Central Illinois physician donates $3.5 million for cancer research

Central Illinois physician donates $3.5 million for cancer research

Patient's gift creates endowed professorship for leukemia research at UChicago

July 21, 2015

Anjuli Nayak, a renowned allergist and immunologist from Bloomington who received cancer treatment at the University of Chicago Medicine, is endowing a $3.5 million professorship at the medical center for leukemia research.

The 60-year-old, who has received several experimental cancer treatments, said she wanted to make a donation to continue the academic medical center's legacy of cancer research and innovation.

"I feel really overwhelmed with the fact that this will help leukemia research go on," Nayak said. "I hope that this will bring a fuller life, a longer life and a more hopeful life to patients."

Wendy Stock, MD, professor of medicine and a leading authority on acute and chronic leukemias, will become the first holder of the Anjuli Seth Nayak Professorship in Leukemia. The appointment was effective as of March 1, 2015.

"I am tremendously honored to receive this wonderful acknowledgement of our work in the leukemia program at the University of Chicago," Stock said. "It is a special privilege to receive this gift from one of my patients, Dr. Nayak, whose grace, dignity, intelligence and optimism reflects the spirit of our patients and reminds me of the many reasons that I chose this fascinating, challenging and rewarding area of medicine."

Nayak was diagnosed in 2010 with acute lymphoblastic lymphoma (ALL), an aggressive cancer of the blood and bone marrow that can quickly spread to fluid bathing the brain and spinal cord.
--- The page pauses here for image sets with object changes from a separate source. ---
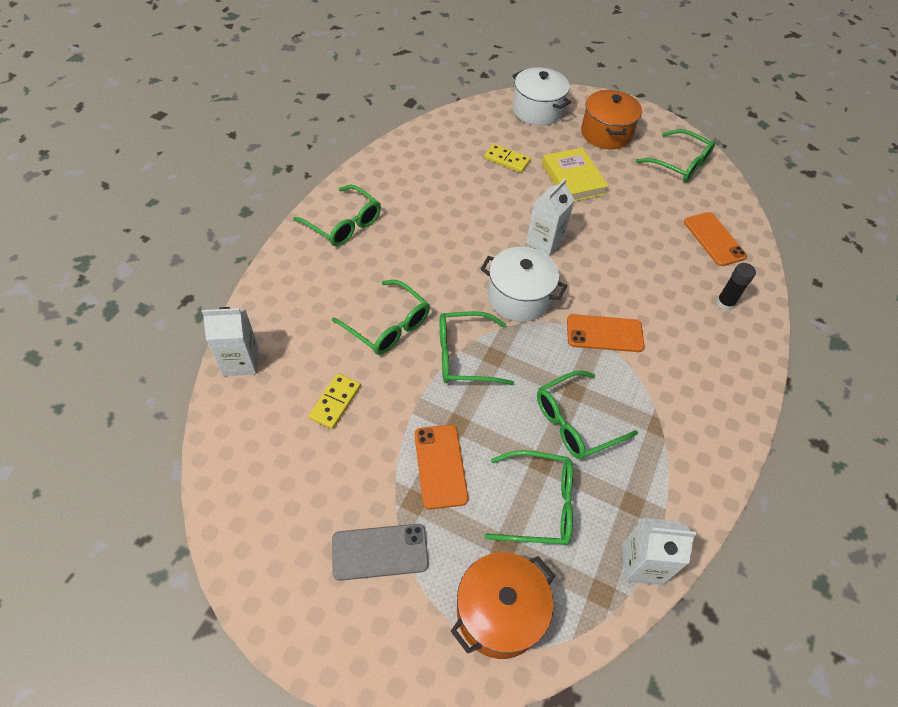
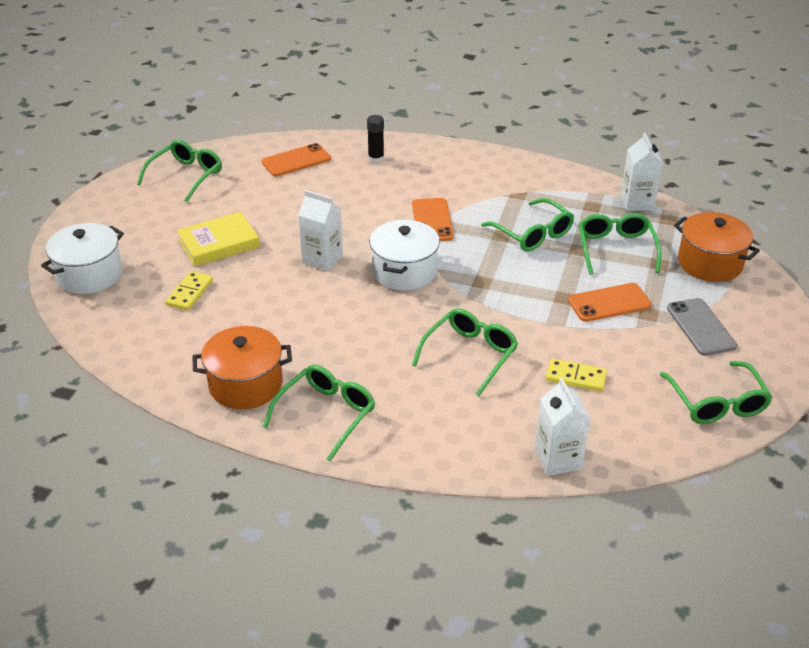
camera: 95 degrees left, 15 degrees down
(464, 355) = (488, 300): green glasses -> green glasses (717, 403)
(606, 133) = (135, 222): orange pot -> orange pot (246, 384)

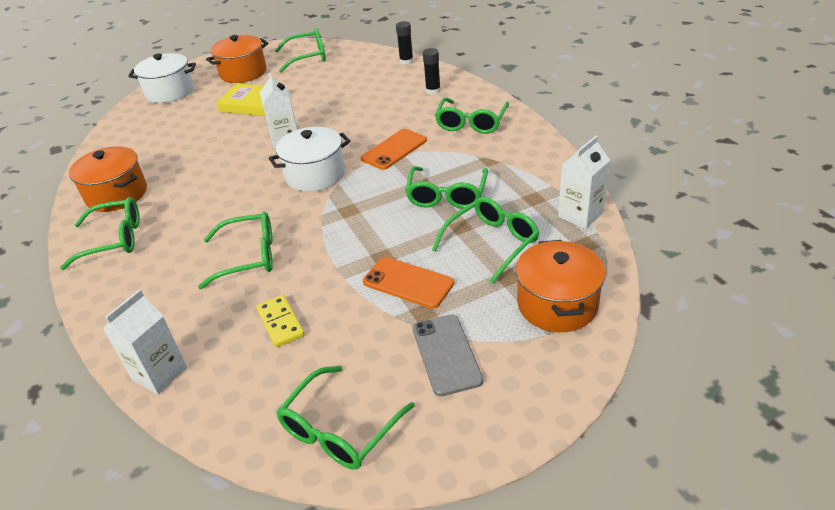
camera: 50 degrees right, 0 degrees up
(141, 220) = (243, 73): none -> orange pot
(190, 293) = (190, 125): yellow domino -> none
(296, 161) = (382, 72): orange phone -> none
(302, 142) = (406, 61): none -> black glue stick
(455, 172) = (471, 123): none -> green glasses
(701, 327) = (446, 354): grey phone -> grey phone turned 45 degrees counterclockwise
Despite her medical background, Nayak said the diagnosis left her feeling lost. She was ultimately referred to UChicago Medicine, where she met Stock.

"When I came to her, I was totally broken with the diagnosis," Nayak said. "The hope that was instilled in me by Dr. Stock was immeasurable. She walked the journey with me. She shared my journey with leukemia as her own. When a doctor does that for you, it's pretty amazing."

Genetic analysis showed that Nayak's leukemia had a Philadelphia chromosome, resulting from the exchange of genetic material on chromosomes 9 and 22. The switches create a cancer-causing "fusion" gene that was first described by UChicago's pioneering cancer geneticist Janet Rowley, MD, in the 1970s. That work led to the development of successful molecularly targeted therapies for this disease.

Nayak's UChicago Medicine team helped her enroll in a clinical trial using this successful molecularly targeted treatment for Philadelphia-chromosome positive ALL, which resulted in a clinical remission. She subsequently received an innovative form of hematopoietic cell transplantation developed at UChicago that involved a combination of adult donor-stem cells and umbilical cord stem cells. After a relapse, the UChicago team worked with Nayak to enroll her in another novel clinical trial.

Since her initial treatment at UChicago, Nayak has focused on restoring her health through exercise and nutrition, while also spending time speaking about her medical journey to church groups and women's retreats. Her memoir, "Plucked from a Mango Tree: An Indian Woman's Journey Across the Ocean, through Cancer, and to Freedom," was published earlier this year. The book is available through Amazon.com, Barnes & Noble and the University of Chicago Bookstore.

Nayak, who retired from Sneeze, Wheeze & Itch Associates in 2013, is donating proceeds from the book to the University of Chicago Cancer Research Foundation.